*FRAGMENTO:*
Al poco tiempo de salir de Basse Santa Su en dirección oeste empiezo a sufrir una crisis de aburrimiento que no hace más que exacerbarse con cada kilómetro que pedaleo. La buena condición del asfalto contribuye al bienestar de mis pulmones y la recuperación de mi gripe, pero también sirve a todo el tráfico de furgonetas y taxis compartidos que se desplaza por la mitad sur del país. Por otra parte, a cada ldo del camino no veo más que monte de paja y arbustos pálidos producto del sol y la falta de lluvias. Si tan solo pudiera rodar a lo largo de las orillas del Gambia para poder parar a refrescarme cada tanto como lo hacía en el Nilo. ¡Pero ni eso! Debe estar a menos de 500 m del camino y ni siquiera lo puedo ver, aunque sea para agregar algo de variedad al paisaje y darle distracción a mi cabeza.
Aquí no hay víboras, monos, animales grandes, aves, ni roedores a la vista. Ni vivos ni muertos. Al menos no que yo sepa. Sin embargo, parezco estar en tierra de chicharras quienes, embriagadas por la alta temperatura, se desahogan en largos cánones de melodías desafinadas poniéndole música a mi camino. Ni los mangos están cerca del arcén para refugiarme de la tiranía del sol y darle un descanso a mis pupilas contraídas aun detrás de mis gafas. De seguir así, temo morir de cáncer de tedio antes de volver a Senegal.
Si bien la experiencia de la ruta me sumerge en un estado permanente de abulia, en todos los lugares siempre hay algo que tiene el poder de cambiarlo todo. Lo que Gambia carece en atractivo natural lo tiene en atractivo humano. Sean los fulani o los malinke, los jola o los soninke, la riqueza étnica del país se manifiesta en cada aldea a través de la hospitalidad del Islam africano, las sonrisas cálidas y el andar lento. Nadie vive con apuro en un país donde el ritual del té ocupa más tiempo acumulado que medio día de trabajo. Y las mujeres…las gambianas envueltas en sus exquisitos vestidos de colores compensan toda la belleza ausente en el paisaje. Desde Basse hasta Farafenni he visto la mayor concentración de mujeres hermosas de África. Senegal, Guinea y Angola están cerca, pero nada como los rostros esculpidos hasta la perfección y la exquisita figura de las gambianas, delgadas, esbeltas y de curvas sensuales.

*DATOS EN ESTUDIO:*
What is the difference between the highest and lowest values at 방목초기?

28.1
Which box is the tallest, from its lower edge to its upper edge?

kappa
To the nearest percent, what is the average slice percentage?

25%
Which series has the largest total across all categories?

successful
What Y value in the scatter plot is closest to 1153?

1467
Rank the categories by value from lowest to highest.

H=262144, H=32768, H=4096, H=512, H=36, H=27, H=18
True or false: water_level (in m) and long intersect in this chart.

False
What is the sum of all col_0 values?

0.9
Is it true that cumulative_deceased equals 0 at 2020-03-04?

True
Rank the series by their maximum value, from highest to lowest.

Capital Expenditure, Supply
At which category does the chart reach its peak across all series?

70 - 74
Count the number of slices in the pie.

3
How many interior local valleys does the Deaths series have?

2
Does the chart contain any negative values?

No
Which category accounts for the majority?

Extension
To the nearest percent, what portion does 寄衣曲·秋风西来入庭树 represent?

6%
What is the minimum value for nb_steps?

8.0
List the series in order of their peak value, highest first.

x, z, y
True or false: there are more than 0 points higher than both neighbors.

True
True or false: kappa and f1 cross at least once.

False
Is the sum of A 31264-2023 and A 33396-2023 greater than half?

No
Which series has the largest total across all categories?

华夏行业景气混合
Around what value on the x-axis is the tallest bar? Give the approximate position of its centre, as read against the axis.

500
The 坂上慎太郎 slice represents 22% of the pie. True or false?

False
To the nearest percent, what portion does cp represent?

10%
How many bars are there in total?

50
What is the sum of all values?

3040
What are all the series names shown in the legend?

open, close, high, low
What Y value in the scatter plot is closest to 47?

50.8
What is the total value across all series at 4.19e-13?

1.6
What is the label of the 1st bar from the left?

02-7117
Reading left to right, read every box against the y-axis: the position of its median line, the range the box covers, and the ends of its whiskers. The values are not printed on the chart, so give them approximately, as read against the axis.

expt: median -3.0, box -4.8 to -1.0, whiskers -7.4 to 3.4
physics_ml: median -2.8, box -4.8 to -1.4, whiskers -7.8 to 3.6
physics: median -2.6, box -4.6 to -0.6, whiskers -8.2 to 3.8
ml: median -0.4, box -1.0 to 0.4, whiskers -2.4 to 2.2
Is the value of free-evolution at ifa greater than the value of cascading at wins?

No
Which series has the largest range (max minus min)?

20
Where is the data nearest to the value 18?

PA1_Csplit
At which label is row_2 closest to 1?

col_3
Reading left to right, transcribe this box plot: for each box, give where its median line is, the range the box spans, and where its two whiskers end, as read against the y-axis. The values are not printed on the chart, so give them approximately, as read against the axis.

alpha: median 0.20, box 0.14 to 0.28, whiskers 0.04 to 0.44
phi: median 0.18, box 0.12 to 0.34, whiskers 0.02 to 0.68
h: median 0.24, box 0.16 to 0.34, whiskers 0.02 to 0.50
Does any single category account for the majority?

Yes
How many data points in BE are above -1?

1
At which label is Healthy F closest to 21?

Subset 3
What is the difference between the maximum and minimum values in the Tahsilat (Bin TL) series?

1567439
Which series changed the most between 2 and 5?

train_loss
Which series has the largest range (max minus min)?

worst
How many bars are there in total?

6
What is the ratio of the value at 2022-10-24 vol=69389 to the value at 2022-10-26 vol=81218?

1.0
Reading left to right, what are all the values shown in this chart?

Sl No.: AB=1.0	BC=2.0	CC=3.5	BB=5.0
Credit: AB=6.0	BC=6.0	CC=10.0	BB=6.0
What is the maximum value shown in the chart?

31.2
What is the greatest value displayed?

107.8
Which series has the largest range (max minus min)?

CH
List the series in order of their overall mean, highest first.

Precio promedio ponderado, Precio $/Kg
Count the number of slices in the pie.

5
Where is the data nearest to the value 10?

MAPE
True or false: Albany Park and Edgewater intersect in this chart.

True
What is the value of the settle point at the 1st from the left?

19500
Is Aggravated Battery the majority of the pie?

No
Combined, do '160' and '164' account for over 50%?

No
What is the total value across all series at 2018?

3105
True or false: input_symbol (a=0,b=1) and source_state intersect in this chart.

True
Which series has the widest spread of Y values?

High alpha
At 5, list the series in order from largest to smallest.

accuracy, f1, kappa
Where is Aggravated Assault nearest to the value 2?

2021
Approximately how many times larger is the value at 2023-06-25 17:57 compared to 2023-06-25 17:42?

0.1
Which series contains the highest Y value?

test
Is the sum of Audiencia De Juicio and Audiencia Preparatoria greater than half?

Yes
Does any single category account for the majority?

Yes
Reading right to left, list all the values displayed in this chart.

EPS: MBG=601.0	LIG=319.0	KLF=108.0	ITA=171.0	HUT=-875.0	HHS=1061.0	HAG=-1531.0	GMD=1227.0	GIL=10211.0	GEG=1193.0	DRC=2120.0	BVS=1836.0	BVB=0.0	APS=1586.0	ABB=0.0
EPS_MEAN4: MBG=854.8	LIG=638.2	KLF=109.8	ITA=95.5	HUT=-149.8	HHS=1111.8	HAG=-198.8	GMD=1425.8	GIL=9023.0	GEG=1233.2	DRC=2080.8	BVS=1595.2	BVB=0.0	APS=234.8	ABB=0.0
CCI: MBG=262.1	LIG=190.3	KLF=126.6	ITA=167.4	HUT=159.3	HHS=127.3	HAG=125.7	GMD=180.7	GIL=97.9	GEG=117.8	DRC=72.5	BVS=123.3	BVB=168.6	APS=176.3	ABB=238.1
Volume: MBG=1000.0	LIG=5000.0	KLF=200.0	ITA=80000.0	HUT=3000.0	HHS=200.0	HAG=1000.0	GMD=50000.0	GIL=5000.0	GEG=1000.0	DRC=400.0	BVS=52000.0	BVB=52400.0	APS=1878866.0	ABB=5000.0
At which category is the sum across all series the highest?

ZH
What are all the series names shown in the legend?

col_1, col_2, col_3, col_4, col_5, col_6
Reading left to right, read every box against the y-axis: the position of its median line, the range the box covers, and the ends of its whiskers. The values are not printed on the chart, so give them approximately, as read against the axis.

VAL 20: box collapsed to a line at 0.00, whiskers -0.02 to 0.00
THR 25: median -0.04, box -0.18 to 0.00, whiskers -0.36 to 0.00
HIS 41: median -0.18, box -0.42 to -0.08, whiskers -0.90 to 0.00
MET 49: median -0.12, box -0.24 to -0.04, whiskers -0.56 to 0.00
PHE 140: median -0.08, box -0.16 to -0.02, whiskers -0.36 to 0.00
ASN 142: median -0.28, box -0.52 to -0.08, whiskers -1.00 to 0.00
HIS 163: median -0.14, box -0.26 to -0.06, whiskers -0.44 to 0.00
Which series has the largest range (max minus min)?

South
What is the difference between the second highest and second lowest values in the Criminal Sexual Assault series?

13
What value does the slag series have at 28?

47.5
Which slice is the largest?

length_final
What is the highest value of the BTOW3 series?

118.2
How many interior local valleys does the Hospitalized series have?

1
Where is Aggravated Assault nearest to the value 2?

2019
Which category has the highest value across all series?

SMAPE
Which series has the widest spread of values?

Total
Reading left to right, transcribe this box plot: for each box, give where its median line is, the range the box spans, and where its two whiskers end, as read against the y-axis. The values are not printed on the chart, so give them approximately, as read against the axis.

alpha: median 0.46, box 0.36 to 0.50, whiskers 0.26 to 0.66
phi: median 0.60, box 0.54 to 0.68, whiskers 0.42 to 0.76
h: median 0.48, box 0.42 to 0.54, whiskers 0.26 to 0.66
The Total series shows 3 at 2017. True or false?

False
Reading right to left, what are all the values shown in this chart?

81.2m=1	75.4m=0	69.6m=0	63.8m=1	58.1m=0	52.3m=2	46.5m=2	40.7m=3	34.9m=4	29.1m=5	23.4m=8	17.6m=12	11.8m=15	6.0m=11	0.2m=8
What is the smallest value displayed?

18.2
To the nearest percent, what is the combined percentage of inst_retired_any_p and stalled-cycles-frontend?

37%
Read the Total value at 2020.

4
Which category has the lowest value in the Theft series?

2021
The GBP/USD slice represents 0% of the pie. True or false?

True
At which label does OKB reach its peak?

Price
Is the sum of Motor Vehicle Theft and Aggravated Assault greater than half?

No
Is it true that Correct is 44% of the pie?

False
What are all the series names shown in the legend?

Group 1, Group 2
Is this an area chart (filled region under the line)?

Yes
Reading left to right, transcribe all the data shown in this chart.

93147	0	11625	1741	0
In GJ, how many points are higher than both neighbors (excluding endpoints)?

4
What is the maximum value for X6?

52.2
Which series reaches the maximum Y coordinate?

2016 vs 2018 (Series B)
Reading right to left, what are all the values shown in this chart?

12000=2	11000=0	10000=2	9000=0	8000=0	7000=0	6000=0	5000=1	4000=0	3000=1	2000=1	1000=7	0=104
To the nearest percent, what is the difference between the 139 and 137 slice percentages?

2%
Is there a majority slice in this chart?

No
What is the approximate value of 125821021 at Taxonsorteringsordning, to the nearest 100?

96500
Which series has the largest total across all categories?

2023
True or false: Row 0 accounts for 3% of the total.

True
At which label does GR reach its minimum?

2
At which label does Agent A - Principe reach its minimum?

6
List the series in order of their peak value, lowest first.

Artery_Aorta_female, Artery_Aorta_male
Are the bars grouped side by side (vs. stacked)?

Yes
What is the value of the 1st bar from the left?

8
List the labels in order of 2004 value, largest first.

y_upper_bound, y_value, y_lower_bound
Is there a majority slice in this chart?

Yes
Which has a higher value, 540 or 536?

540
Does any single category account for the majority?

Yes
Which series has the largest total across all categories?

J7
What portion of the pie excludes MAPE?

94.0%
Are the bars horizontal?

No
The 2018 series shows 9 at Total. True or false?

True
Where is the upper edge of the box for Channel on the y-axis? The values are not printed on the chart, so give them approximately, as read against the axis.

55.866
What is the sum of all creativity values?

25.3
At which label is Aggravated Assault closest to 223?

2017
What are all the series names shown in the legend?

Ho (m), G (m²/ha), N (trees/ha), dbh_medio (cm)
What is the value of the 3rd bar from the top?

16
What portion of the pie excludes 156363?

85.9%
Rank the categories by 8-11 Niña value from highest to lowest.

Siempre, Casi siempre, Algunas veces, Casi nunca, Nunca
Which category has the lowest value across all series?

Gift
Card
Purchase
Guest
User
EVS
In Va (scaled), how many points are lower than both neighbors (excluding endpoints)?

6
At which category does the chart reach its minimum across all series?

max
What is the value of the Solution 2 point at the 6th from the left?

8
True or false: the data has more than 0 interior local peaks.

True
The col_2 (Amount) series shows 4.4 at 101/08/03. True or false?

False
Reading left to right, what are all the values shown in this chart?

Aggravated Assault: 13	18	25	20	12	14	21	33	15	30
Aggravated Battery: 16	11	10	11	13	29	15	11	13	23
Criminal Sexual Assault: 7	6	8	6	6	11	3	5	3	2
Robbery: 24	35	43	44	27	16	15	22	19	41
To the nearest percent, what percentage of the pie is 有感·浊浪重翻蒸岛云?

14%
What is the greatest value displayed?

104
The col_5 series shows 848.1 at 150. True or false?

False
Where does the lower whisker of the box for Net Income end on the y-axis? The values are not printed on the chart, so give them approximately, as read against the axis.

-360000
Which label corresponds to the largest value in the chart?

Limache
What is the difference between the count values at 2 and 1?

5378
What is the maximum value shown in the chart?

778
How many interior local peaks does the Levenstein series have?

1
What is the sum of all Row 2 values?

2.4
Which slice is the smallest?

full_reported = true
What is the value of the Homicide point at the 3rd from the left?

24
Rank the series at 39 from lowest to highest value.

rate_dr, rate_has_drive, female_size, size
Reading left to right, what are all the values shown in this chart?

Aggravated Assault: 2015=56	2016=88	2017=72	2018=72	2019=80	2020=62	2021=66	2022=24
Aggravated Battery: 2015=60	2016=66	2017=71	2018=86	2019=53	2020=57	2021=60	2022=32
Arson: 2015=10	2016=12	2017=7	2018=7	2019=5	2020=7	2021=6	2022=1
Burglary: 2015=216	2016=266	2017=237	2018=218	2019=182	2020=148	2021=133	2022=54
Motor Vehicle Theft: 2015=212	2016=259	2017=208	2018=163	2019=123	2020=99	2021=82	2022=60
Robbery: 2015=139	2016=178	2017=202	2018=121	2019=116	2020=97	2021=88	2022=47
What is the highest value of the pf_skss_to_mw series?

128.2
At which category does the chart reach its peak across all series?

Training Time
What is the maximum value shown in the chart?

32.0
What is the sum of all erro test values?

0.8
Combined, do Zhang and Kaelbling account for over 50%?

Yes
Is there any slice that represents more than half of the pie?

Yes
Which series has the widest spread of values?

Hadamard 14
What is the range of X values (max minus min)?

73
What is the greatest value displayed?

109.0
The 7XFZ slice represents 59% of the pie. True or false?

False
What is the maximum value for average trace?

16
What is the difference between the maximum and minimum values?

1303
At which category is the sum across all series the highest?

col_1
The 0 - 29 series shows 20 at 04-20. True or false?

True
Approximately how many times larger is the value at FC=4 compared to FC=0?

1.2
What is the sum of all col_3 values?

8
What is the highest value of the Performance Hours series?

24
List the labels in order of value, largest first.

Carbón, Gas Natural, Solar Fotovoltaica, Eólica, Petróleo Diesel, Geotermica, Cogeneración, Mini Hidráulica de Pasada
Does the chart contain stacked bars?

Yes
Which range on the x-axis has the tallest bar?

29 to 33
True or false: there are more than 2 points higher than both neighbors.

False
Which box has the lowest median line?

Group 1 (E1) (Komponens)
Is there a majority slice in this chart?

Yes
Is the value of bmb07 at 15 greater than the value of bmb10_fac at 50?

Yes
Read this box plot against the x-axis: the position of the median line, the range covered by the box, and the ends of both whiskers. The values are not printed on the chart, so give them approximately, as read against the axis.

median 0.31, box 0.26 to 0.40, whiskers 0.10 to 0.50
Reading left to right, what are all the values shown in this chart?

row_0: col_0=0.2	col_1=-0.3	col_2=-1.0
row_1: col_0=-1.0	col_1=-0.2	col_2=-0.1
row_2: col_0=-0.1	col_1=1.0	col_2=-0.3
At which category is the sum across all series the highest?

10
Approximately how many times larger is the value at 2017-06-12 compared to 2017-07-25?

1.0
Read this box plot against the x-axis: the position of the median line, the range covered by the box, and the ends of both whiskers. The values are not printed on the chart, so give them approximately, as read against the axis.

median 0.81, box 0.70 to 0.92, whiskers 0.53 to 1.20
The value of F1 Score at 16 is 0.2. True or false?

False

*CONSIGNA DE TRABAJO 1:* Enumere los grupos étnicos de Gambia que nombra el fragmento.
*CONSIGNA DE TRABAJO 2:* Según el fragmento, ¿qué ritual ocupa más tiempo acumulado que medio día de trabajo?
Para responder, consulte únicamente el fragmento.

*RESULTADO DEL EJERCICIO 1:* Fulani, malinke, jola y soninke.

*RESULTADO DEL EJERCICIO 2:* El ritual del té.